I attended my first Yo Yoga class in months, on Saturday morning with Zo as the instructor.

I was starting to think that I shouldn’t pursue this, since i wasted two mornings last week after intending to attend, with a phone-call delaying me with one class, and on the 2nd morning, arriving at the studio just after the class started – but Saturday morning, it seems, was destined to be the start of the resumption of classes, so weight and measurements recorded, off i went!

I expected it to be really hard, having to adjust to the heat and humidity, the difficulty of the poses with my current lack of fitness – and the reality of sharing a confined space with others – many of whom welcome the concept of loud exhalations of air – disastrous for my germaphobic psyche!

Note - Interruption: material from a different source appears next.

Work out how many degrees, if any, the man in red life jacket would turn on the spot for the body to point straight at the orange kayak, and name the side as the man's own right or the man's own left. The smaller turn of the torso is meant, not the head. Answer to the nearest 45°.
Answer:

But luck was on my side, the class wasn’t as populated as i remember, most likely since the holidays inspire laziness in every form (something i am VERY guilty of!) , so i found a comfy spot (my 2nd favourite spot in the studio), and got ready.  I rolled out my yoga mat, covered it with a towel, tied up my hair, took off my jewellery, and decided to lie still for a moment or two before the class commenced to get my mind into a quiet space.  Instead, i ended up with “Eye of the Tiger” playing as background music to my never-ending stream of thoughts! 

This was my first class with Zo, and i found her to be ultra calm and she managed to convey a quiet sense of authority – without being over-bearing and pushy! 

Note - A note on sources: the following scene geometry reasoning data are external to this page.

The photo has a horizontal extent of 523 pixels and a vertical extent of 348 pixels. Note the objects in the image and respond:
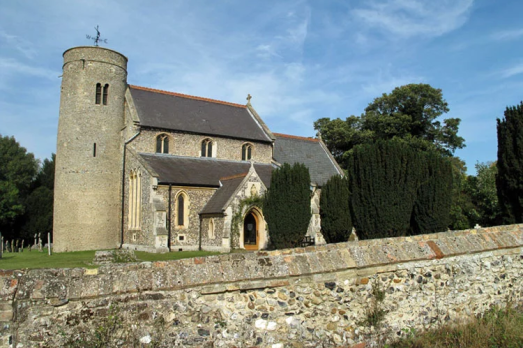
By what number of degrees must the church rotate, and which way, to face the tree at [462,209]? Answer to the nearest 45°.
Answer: approximately 45° to its left

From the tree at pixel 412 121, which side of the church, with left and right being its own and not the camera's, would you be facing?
left

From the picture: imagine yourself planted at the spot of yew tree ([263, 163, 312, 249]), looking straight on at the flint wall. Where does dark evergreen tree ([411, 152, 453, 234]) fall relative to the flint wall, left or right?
left

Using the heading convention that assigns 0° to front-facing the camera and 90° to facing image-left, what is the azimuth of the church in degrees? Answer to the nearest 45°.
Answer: approximately 315°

We started with the breathing exercises, slow and rhythmic breaths with those loud exhalations i mentioned earlier, and i suddenly realised how weak my arm muscles are! These initial breathing exercises help me remember to BREATHE – as in properly.  So many of us tend to take shallow breaths, but the start of this class is going to remind me to consciously take those deep breaths throughout the day., not only during the chaotic parts of my days, but especially during those moments!   We then went on through all the other poses without a rush – in fact, at one point, i was worried we wouldn’t finish within the hour, but Zo seemed to know what she was doing as we finished on time! 

I managed to survive my first class, with not too much difficulty – hoping the post-class-unfitness-cramps aren’t going to be too bad, and hoping to catch my next class within the next few days! 

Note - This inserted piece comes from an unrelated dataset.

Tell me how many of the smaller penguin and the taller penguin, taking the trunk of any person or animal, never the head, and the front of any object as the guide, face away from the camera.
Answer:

For now, i’m just proud of myself for not having to leave the room due to the heat or for needing to lie down through most of the session from exhaustion and an extreme lack of fitness!  

I have had some requests for posts of what i eat between classes, and while i do see the point of it being a more accurate description of what my classes accomplish, i must admit that i am a bit hesitant – i eat A LOT! Like A LOT!  But who knows, maybe with the next post i’ll feel braver and you’ll see some pics of typical meals and snacks i relish! 

Note to self: consider strengthening upper arm muscles and try to concentrate less on the music and more on the breathing!